+++ Extrait fourni +++

« La sécurité fait partie intégrante du quotidien des services de l’éducation »

Publié le 14 octobre 2011 à 0h00 - par

Entretien avec Nicolas AURY, DGA des Services de la ville de Stains en charge de l’Action Éducative, Culturelle et Sportive et des Systèmes d’Information, et contributeur à l’ouvrage L’action éducative en pratique.

Weka : Quelle place prend aujourd’hui la sécurité dans les préoccupations des services de l’éducation ? Est-elle de plus en plus importante ?

Nicolas Aury : La sécurité fait partie intégrante du quotidien des services de l’éducation par leur mission d’accueil des enfants et d’encadrement des activités et/ou des locaux qui leur sont destinés. C’est même une des clés de la relation de confiance entre les parents et les éducateurs. Cette sécurité se décline en matière de prévention des accidents domestiques, de sécurité alimentaire, de veille relative a la maltraitance.

+++

**Consigne:** Résume l'entretien ci-dessus en deux phrases.

+++ Données fournies +++

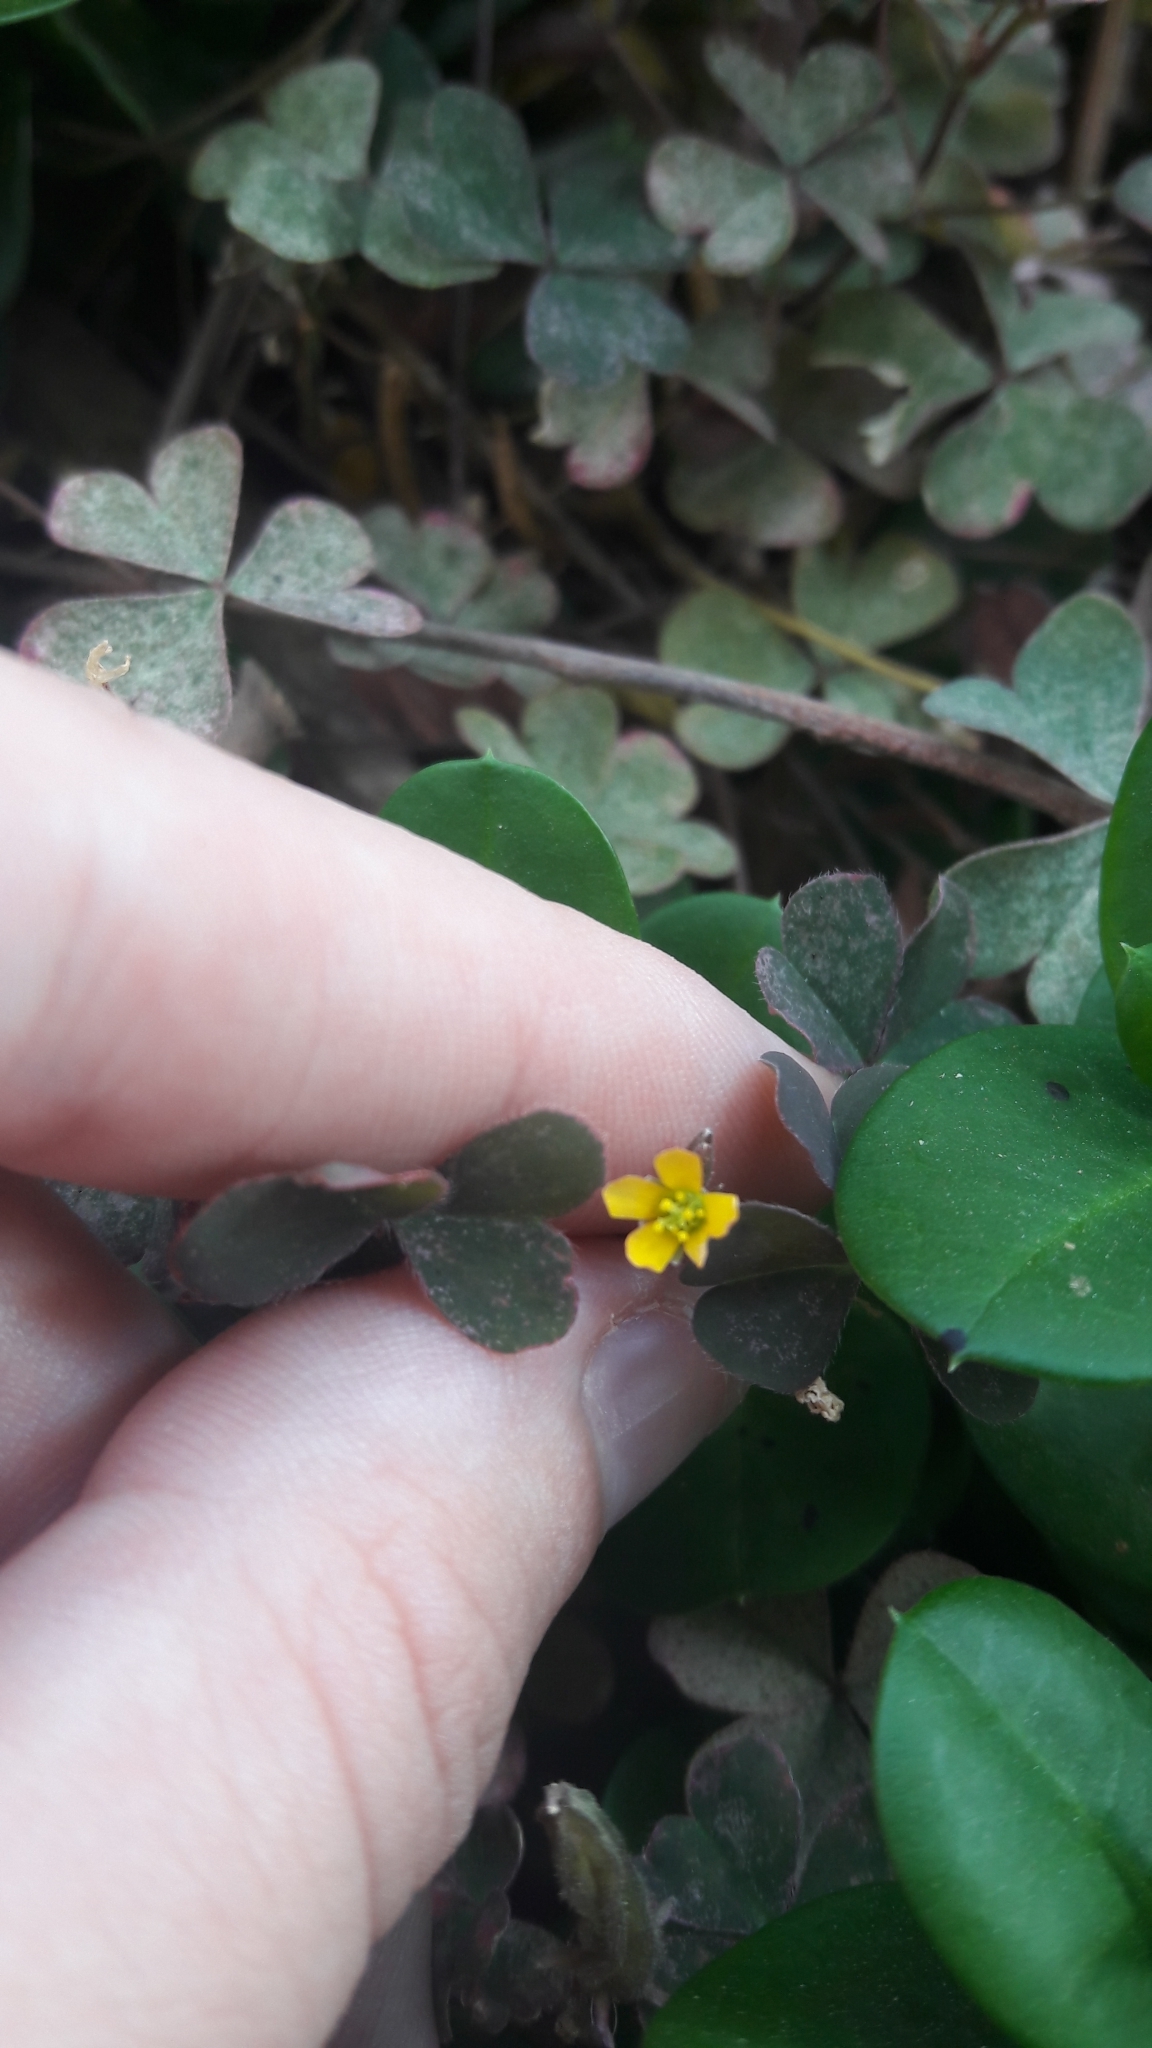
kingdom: Plantae
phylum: Tracheophyta
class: Magnoliopsida
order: Oxalidales
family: Oxalidaceae
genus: Oxalis
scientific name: Oxalis corniculata
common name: Procumbent yellow-sorrel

+++

**Réponse:** Pour Nicolas Aury, DGA des Services de la ville de Stains, la sécurité fait partie intégrante du quotidien des services de l'éducation, en raison de leur mission d'accueil des enfants et d'encadrement des activités ou des locaux qui leur sont destinés. Elle constitue une des clés de la relation de confiance entre parents et éducateurs et se décline en prévention des accidents domestiques, sécurité alimentaire et veille relative à la maltraitance.